> [PROMPT] Every line with the string "does" in it belongs in your answer, so copy them all from the data.

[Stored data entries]
######

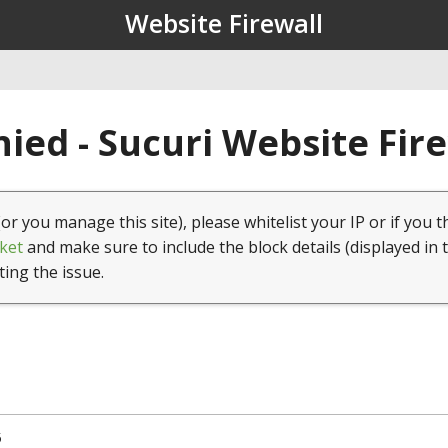
Website Firewall
ied - Sucuri Website Fir
(or you manage this site), please whitelist your IP or if you t
ket
and make sure to include the block details (displayed in 
ting the issue.
5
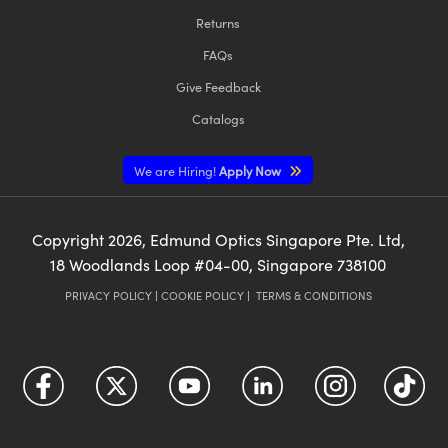
Returns
FAQs
Give Feedback
Catalogs
We are Hiring!
Apply Now
Copyright
2026
, Edmund Optics Singapore Pte. Ltd,
18 Woodlands Loop #04-00, Singapore 738100
PRIVACY POLICY
|
COOKIE POLICY
|
TERMS & CONDITIONS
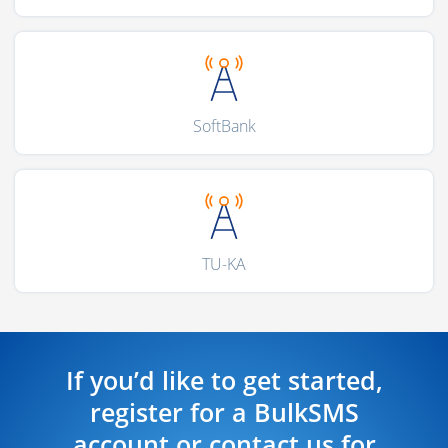
SoftBank
TU-KA
If you’d like to get started,
register for a BulkSMS
account or contact us for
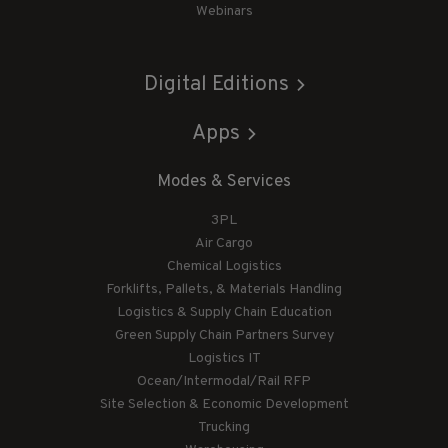
Webinars
Digital Editions
Apps
Modes & Services
3PL
Air Cargo
Chemical Logistics
Forklifts, Pallets, & Materials Handling
Logistics & Supply Chain Education
Green Supply Chain Partners Survey
Logistics IT
Ocean/Intermodal/Rail RFP
Site Selection & Economic Development
Trucking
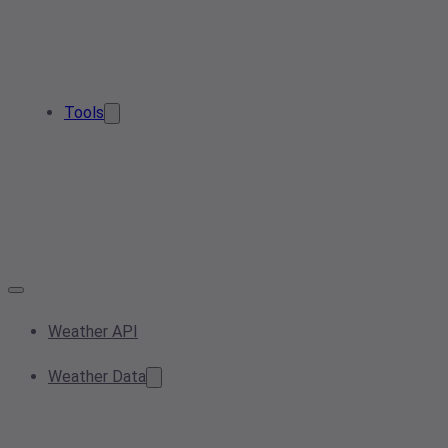
Tools
Weather API
Weather Data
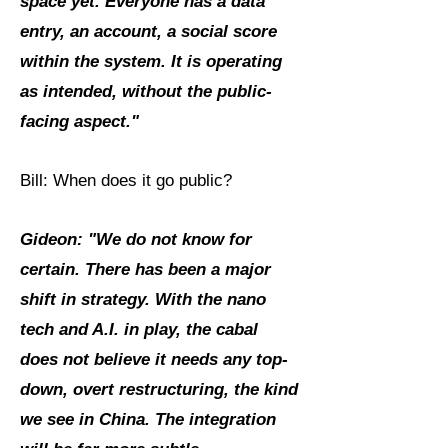
space yet. Everyone has a data
entry, an account, a social score
within the system. It is operating
as intended, without the public-
facing aspect."
Bill: When does it go public?
Gideon: "We do not know for
certain. There has been a major
shift in strategy. With the nano
tech and A.I. in play, the cabal
does not believe it needs any top-
down, overt restructuring, the kind
we see in China. The integration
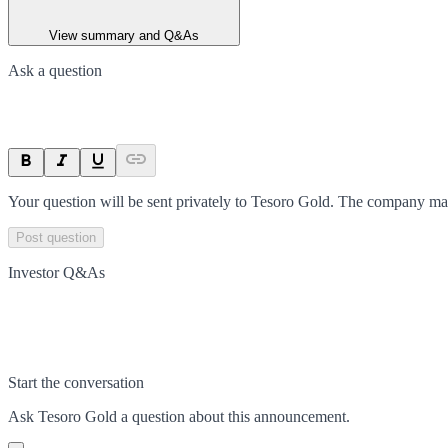
View summary and Q&As
Ask a question
Your question will be sent privately to
Tesoro Gold
. The company may
Post question
Investor Q&As
Start the conversation
Ask
Tesoro Gold
a question about this
announcement
.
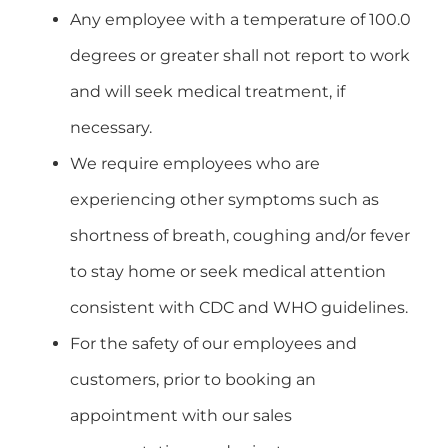
Any employee with a temperature of 100.0
degrees or greater shall not report to work
and will seek medical treatment, if
necessary.
We require employees who are
experiencing other symptoms such as
shortness of breath, coughing and/or fever
to stay home or seek medical attention
consistent with CDC and WHO guidelines.
For the safety of our employees and
customers, prior to booking an
appointment with our sales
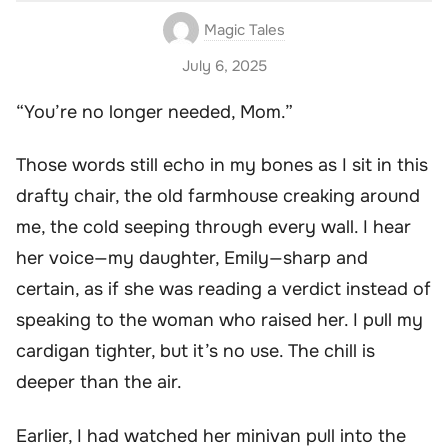
Magic Tales
July 6, 2025
“You’re no longer needed, Mom.”
Those words still echo in my bones as I sit in this
drafty chair, the old farmhouse creaking around
me, the cold seeping through every wall. I hear
her voice—my daughter, Emily—sharp and
certain, as if she was reading a verdict instead of
speaking to the woman who raised her. I pull my
cardigan tighter, but it’s no use. The chill is
deeper than the air.
Earlier, I had watched her minivan pull into the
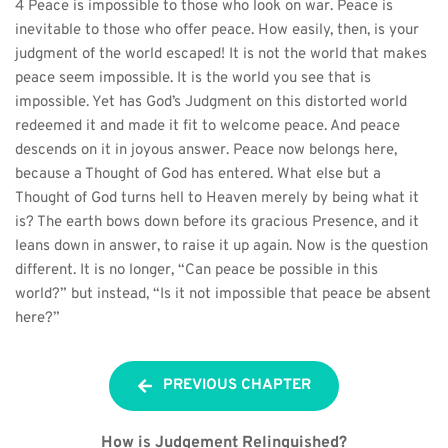
4 Peace is impossible to those who look on war. Peace is 
inevitable to those who offer peace. How easily, then, is your 
judgment of the world escaped! It is not the world that makes 
peace seem impossible. It is the world you see that is 
impossible. Yet has God’s Judgment on this distorted world 
redeemed it and made it fit to welcome peace. And peace 
descends on it in joyous answer. Peace now belongs here, 
because a Thought of God has entered. What else but a 
Thought of God turns hell to Heaven merely by being what it 
is? The earth bows down before its gracious Presence, and it 
leans down in answer, to raise it up again. Now is the question 
different. It is no longer, “Can peace be possible in this 
world?” but instead, “Is it not impossible that peace be absent 
here?”
PREVIOUS CHAPTER
How is Judgement Relinquished?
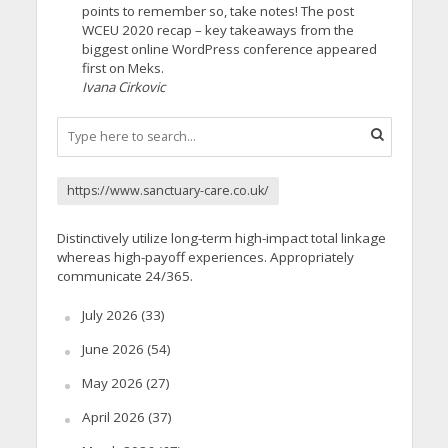
points to remember so, take notes! The post
WCEU 2020 recap – key takeaways from the
biggest online WordPress conference appeared
first on Meks.
Ivana Cirkovic
https://www.sanctuary-care.co.uk/
Distinctively utilize long-term high-impact total linkage
whereas high-payoff experiences. Appropriately
communicate 24/365.
July 2026
(33)
June 2026
(54)
May 2026
(27)
April 2026
(37)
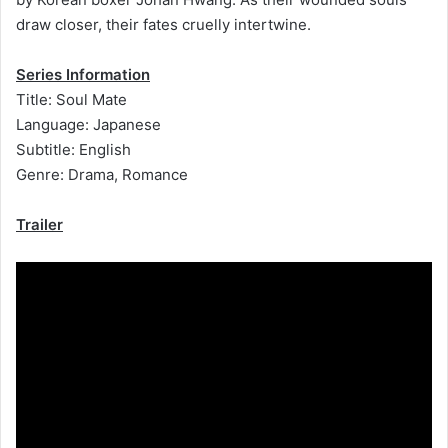
draw closer, their fates cruelly intertwine.
Series Information
Title: Soul Mate
Language: Japanese
Subtitle: English
Genre: Drama, Romance
Trailer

######

> [ANSWER FOR THE TASK]
Bill: When does it go public?
does not believe it needs any top-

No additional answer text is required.